To do: For the listing below, work out the number of lines that hold "This" and return that number alone.

Material provided:
══════

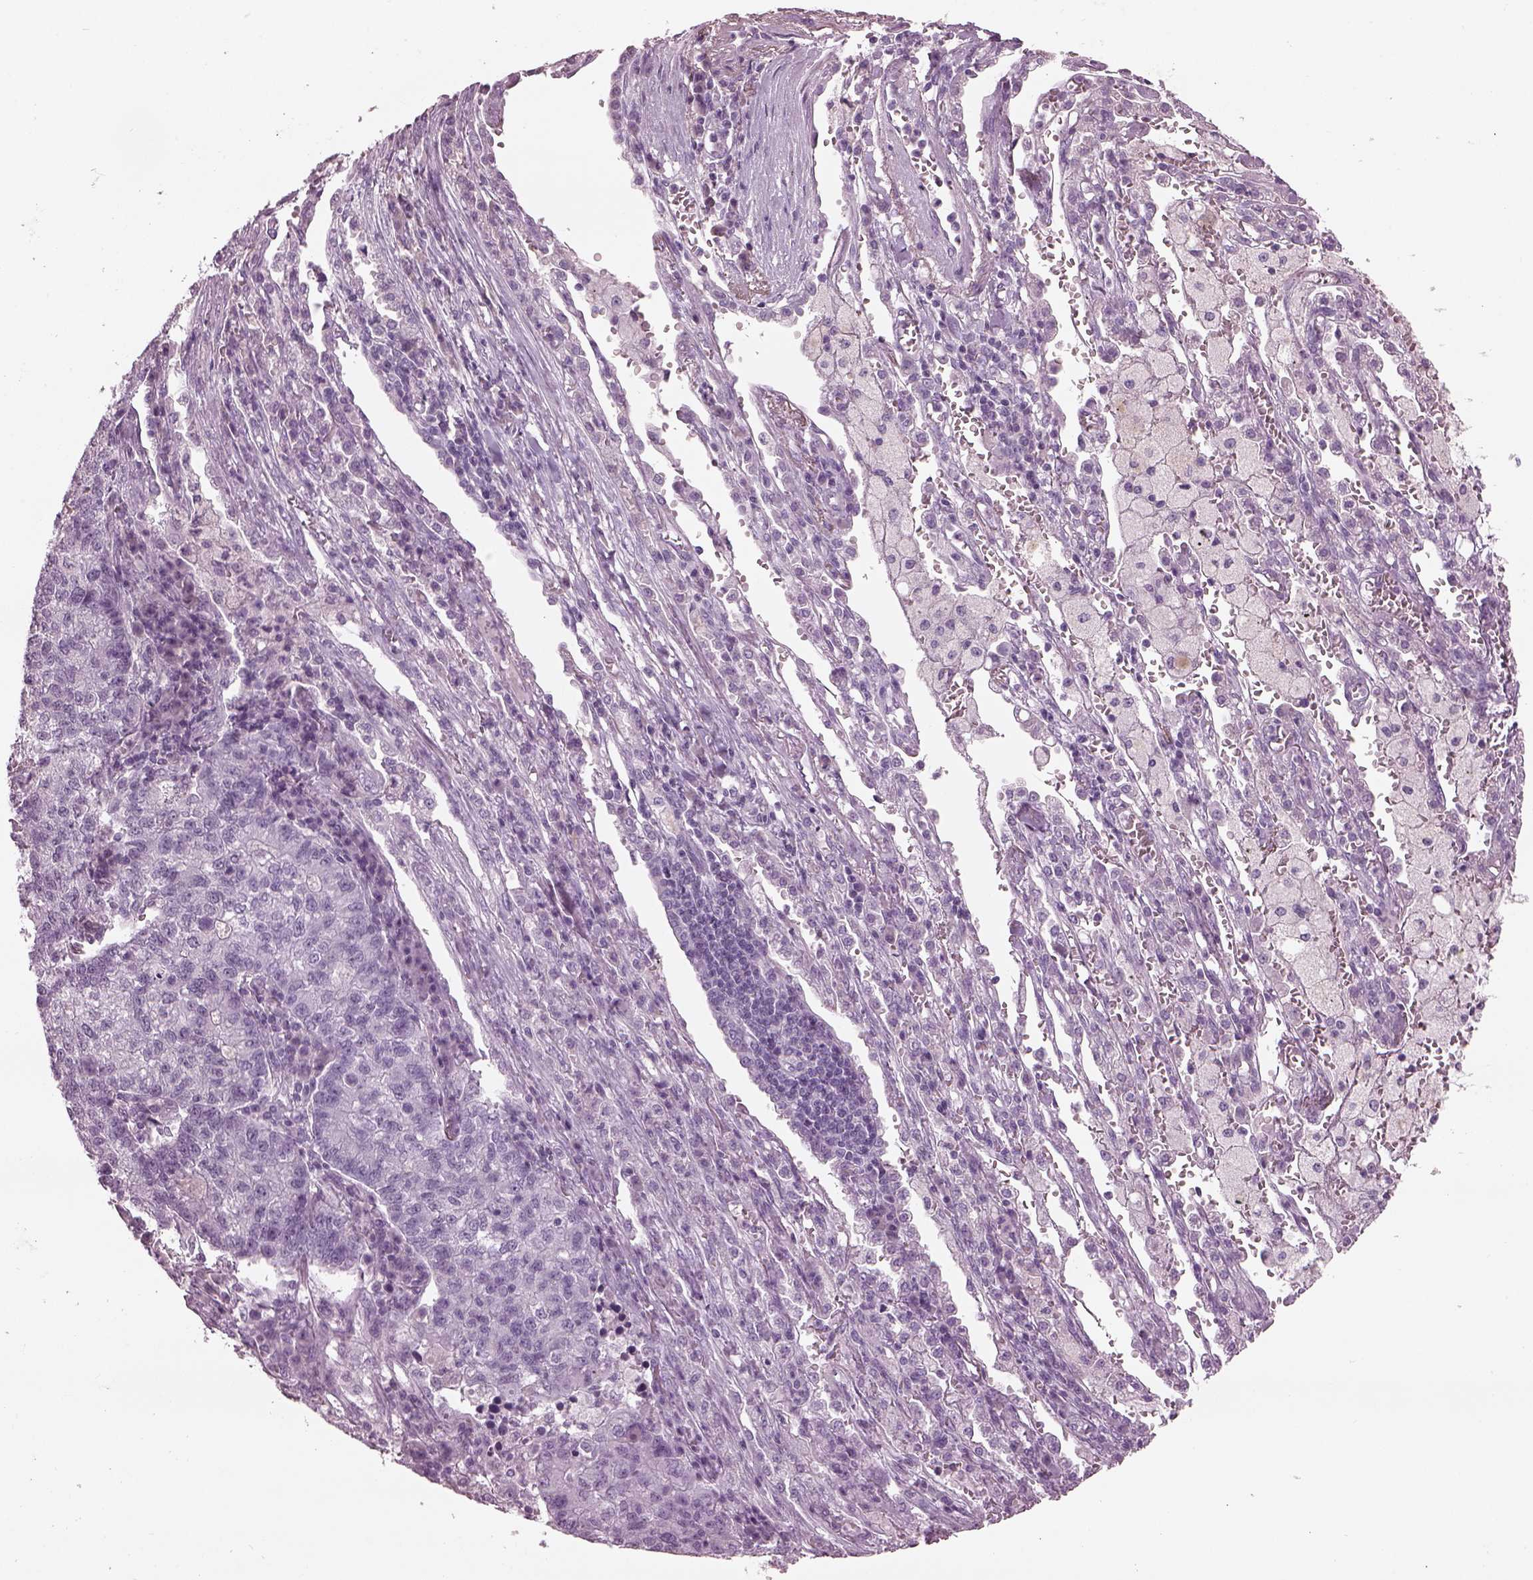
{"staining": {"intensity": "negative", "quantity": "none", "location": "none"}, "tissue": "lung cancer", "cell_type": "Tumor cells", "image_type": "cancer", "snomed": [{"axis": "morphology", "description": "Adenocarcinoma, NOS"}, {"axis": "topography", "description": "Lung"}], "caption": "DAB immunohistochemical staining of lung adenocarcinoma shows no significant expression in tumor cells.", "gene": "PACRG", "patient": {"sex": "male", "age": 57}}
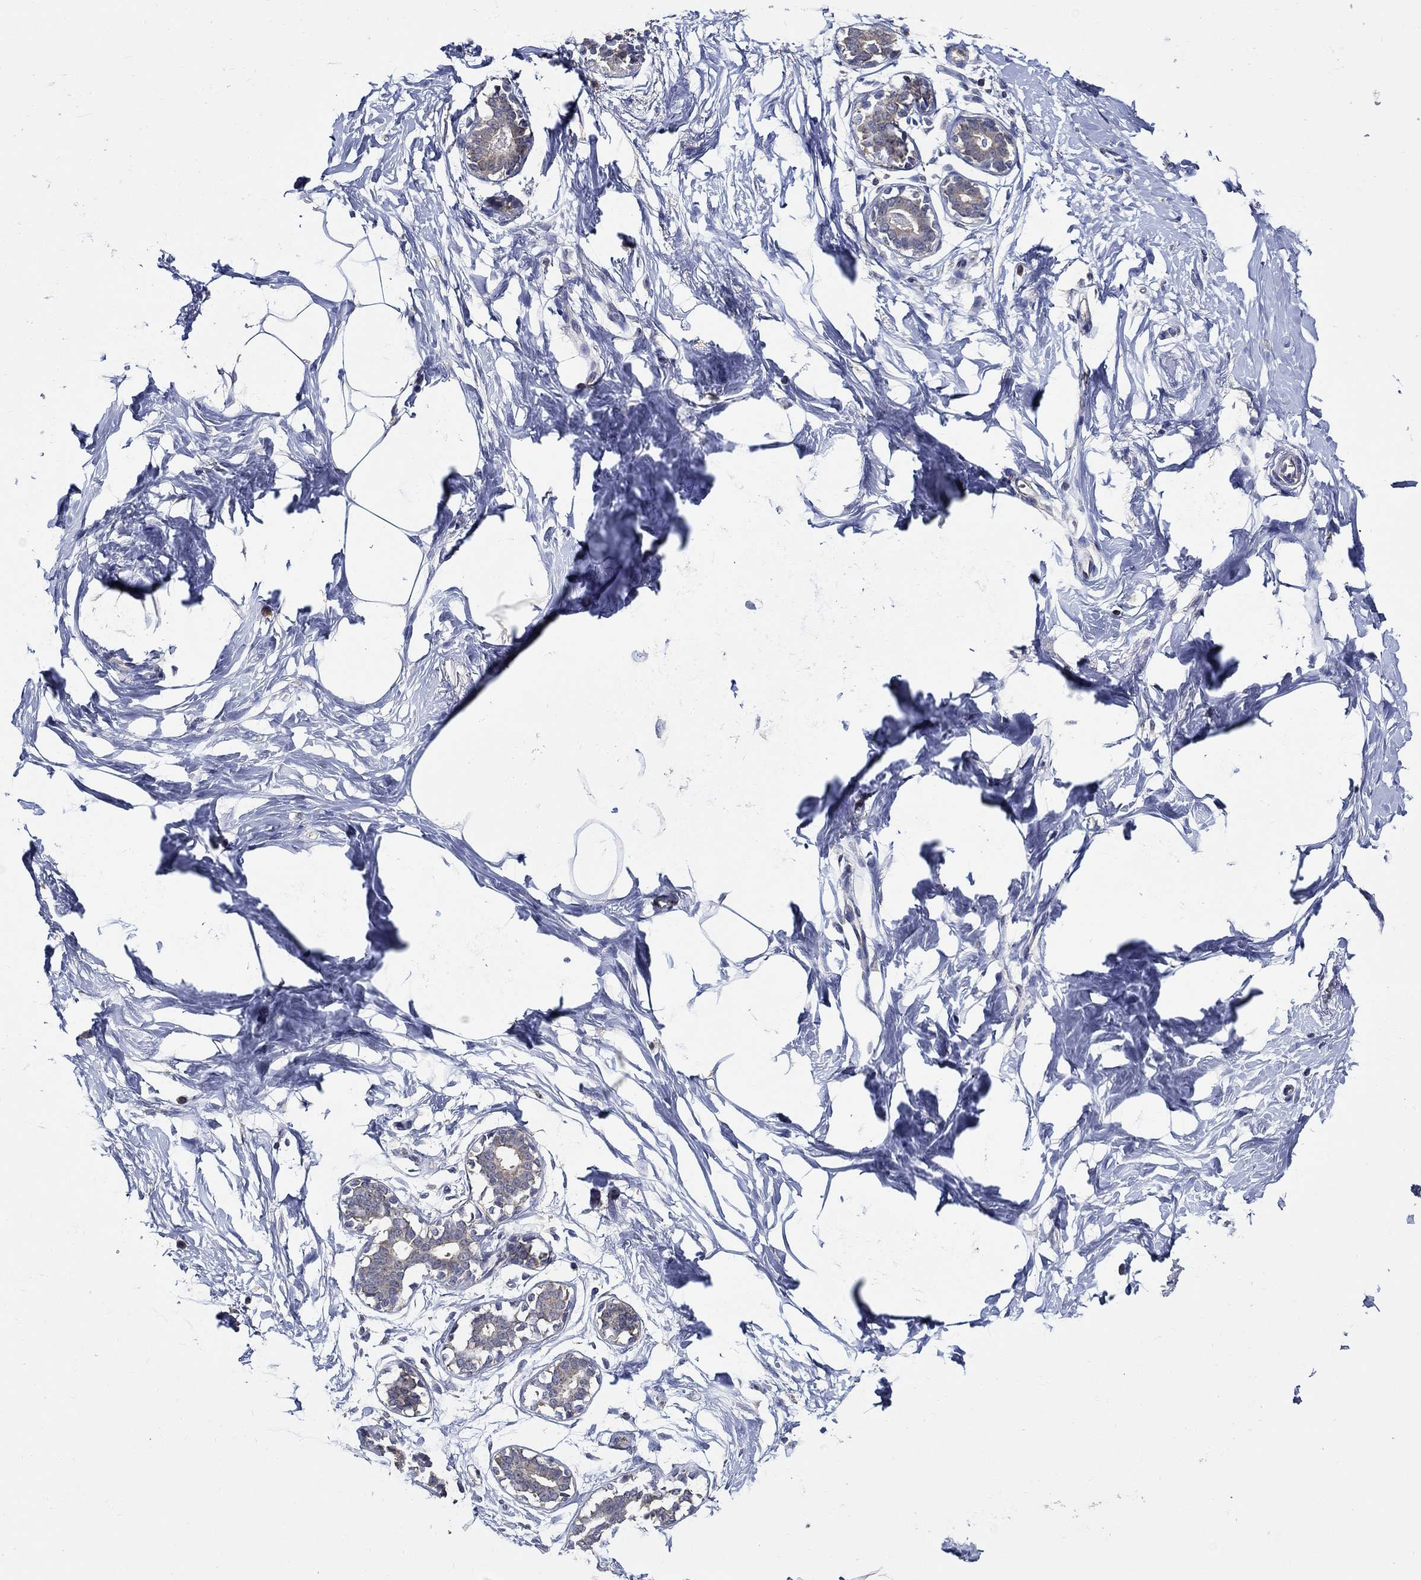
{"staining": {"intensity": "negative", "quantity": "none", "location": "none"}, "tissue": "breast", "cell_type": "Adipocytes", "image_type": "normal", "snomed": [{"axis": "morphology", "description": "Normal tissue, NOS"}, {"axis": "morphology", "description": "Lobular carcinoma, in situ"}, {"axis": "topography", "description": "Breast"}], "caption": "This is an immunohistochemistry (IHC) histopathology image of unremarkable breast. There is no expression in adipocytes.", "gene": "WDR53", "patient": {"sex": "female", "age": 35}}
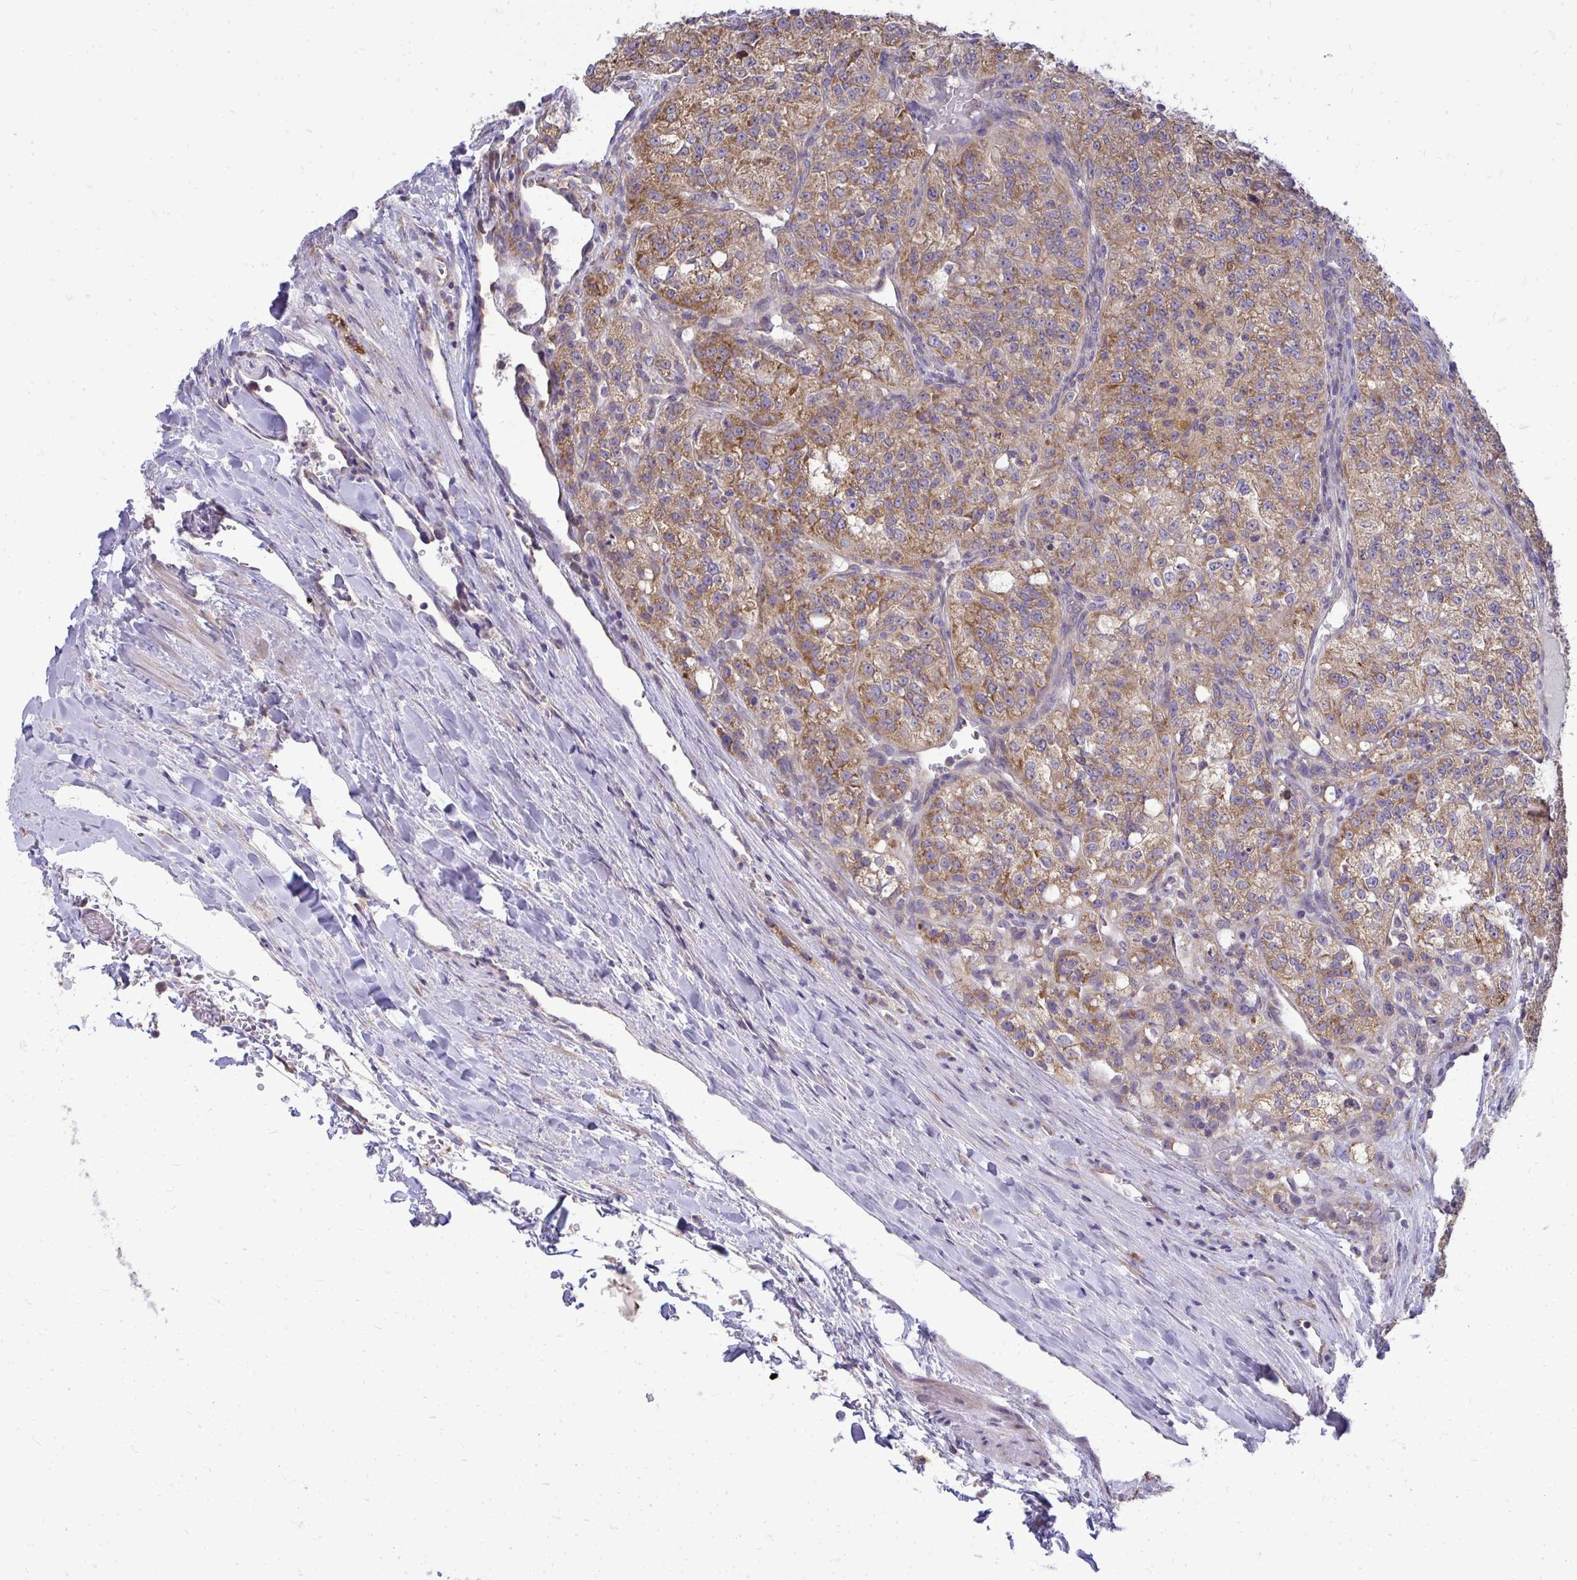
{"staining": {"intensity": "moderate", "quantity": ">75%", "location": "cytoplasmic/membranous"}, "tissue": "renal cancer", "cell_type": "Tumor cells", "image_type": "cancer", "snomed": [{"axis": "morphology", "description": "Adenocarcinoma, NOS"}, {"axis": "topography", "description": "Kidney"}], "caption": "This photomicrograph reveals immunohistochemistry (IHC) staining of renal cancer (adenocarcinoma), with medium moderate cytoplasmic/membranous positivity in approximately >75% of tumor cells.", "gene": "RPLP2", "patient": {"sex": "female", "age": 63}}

══════

Exercise result: 2